**PAGE EXTRACT:**
-- Opening Marker --
THERE, AT LAST, is a simple solution to an exceedingly complex problem. To restore U.S. industrial competitiveness and create jobs, Americans should flock to their banks or their brokers and trade in their dollars for Japanese yen.
Such a nationally organized run on the yen could have all sorts of benefits. Almost all the experts agree that today's yen is a bargain that is bound someday to be worth considerably more than the 235 per dollar it now fetches, so Americans who join the bandwagon early could reap profits later.
More important, a yen--buying spree could drive up its value to the point where Japanese companies could no longer undersell American firms in the world marketplace simply because the currency values of the two nations were badly out of whack.
Yen populism, as one might call it, has a trace of plausibility because the statesmen meeting this weekend at Williamsburg seem unable to solve the problem of international exchange rates through traditional diplomacy. All the participants at Williamsburg know that the continuing misalignment of the dollar and the yen is a symbol of disarray in the international trading system.
If our leaders cannot act, maybe American companies, workers and union pension funds should consider taking matters into their own hands.
The connection between trade and foreign exchange rates is straightforward. Most foreign trade is conducted in dollars. When the yen goes down in value it means a Japanese car company can charge American customers fewer dollars and still collect as many yen as before when it converts the dollars back into its own currency.
This is what has been happening to U.S. industry.
-- Closing Marker --
**COMPLETE THE FOLLOWING:**
**a.** In the article on the yen, how many yen does one dollar currently fetch?
**b.** Carry on the article on the yen, starting after its final sentence.

**RECORD EXCERPTS:**
-- Opening Marker --
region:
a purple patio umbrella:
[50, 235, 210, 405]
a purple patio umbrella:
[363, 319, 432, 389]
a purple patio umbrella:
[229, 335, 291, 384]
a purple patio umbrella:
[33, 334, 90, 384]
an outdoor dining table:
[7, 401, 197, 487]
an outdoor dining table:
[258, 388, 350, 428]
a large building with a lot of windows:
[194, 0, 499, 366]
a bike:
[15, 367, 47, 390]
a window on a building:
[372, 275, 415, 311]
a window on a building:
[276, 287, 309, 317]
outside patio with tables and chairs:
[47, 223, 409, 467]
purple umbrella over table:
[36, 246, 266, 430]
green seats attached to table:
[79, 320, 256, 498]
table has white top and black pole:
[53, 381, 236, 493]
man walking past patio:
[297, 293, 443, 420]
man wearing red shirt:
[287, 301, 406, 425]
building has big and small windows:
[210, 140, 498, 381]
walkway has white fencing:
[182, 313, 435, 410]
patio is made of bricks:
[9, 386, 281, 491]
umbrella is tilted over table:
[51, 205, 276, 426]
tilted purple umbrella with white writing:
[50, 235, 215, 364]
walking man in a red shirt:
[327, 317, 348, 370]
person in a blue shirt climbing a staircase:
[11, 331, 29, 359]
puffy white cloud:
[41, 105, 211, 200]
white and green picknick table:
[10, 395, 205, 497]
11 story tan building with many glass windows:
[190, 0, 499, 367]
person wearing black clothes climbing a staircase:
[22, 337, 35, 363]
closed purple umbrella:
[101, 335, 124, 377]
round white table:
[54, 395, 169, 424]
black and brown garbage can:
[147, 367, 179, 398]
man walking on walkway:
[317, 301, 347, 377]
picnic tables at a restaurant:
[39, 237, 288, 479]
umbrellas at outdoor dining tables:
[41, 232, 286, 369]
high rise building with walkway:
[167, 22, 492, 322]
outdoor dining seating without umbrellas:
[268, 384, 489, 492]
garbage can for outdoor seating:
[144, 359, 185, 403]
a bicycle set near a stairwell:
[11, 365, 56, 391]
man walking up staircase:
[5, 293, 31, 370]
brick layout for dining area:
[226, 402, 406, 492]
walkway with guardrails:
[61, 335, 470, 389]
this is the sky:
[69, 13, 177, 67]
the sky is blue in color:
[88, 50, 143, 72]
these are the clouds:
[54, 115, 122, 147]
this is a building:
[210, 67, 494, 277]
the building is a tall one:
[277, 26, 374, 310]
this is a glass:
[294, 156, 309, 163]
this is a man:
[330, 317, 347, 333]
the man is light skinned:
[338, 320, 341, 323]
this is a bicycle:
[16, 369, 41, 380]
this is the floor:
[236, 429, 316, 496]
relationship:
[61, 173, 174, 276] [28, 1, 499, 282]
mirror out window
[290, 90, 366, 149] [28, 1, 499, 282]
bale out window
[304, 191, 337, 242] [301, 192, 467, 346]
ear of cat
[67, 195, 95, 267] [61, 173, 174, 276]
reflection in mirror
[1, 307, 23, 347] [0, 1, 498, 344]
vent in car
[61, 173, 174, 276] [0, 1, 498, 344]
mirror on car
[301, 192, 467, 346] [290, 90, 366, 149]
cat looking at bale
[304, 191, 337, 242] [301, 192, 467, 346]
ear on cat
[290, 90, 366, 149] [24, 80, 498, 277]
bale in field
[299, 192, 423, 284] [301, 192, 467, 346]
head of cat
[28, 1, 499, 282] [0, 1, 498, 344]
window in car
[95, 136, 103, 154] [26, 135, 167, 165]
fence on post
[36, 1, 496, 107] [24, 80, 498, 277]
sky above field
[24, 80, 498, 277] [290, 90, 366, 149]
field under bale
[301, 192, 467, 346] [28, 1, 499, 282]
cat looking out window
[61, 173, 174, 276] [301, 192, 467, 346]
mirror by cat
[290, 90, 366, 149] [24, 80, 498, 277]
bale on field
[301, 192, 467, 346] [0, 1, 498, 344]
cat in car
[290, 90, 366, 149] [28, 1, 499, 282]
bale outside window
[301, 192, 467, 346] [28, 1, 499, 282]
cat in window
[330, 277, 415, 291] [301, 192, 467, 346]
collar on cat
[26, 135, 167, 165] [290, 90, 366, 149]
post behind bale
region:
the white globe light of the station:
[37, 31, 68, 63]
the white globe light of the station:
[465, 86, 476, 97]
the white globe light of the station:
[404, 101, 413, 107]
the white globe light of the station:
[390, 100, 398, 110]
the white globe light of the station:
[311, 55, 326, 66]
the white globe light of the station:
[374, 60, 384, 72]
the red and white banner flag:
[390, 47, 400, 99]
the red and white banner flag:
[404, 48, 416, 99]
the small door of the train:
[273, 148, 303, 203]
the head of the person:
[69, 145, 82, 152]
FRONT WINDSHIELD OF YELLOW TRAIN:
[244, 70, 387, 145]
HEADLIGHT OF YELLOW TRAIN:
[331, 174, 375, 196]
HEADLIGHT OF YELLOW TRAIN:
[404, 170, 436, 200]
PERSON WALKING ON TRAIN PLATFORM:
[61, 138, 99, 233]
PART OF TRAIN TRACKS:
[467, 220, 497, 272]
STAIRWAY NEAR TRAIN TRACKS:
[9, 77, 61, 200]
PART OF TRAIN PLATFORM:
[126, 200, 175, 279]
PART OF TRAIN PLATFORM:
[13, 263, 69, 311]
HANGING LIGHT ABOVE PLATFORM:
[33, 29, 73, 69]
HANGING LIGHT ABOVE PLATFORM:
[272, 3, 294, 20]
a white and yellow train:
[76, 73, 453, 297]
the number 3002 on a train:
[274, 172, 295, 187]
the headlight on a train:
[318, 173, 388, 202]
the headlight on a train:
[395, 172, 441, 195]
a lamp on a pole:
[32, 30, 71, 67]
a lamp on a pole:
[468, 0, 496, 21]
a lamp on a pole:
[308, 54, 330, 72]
-- Closing Marker --
**TASK-BY-TASK ANSWERS:**
**a.** 235 yen per dollar.

**b.**
Consider, for example, the tribulations of Caterpillar, the largest U.S. manufacturer of earth moving equipment. In the first part of 1982, when the yen was trading at between 230 and 260 to the dollar, Caterpillar steadily lost sales to its leading competitor, Japan's Komatsu. Caterpillar's overseas sales fell by 14 percent in the first half of the year, while Komatsu's rose by almost 50 percent. Caterpillar won't become competitive again until the yen gets stronger.
It is the same in cars and computer chips. If the yen is undervalued by 20 percent, as many experts think it is, then Japanese automakers can keep the dollar price of their cars about $1,500 less than it would be in a fairer world -- or they can keep prices higher and reap a windfall.
These distortions have little to do with the relative efficiency of Japanese and U.S. industry. Instead they are produced by an international financial system that works better for speculators and financial managers than for the producers of goods.
There was a time when the value of a currency was believed to have some connection to the underlying health of an economy. Those days are now over.
The United States, with 4 percent inflation and a 1983 trade deficit that some think could reach $50 billion, now has the "strongest" currency in the world. The Japanese yen, currency of a nation with almost no inflation and a trade surplus that could hit $50 billion this year, is among the weakest.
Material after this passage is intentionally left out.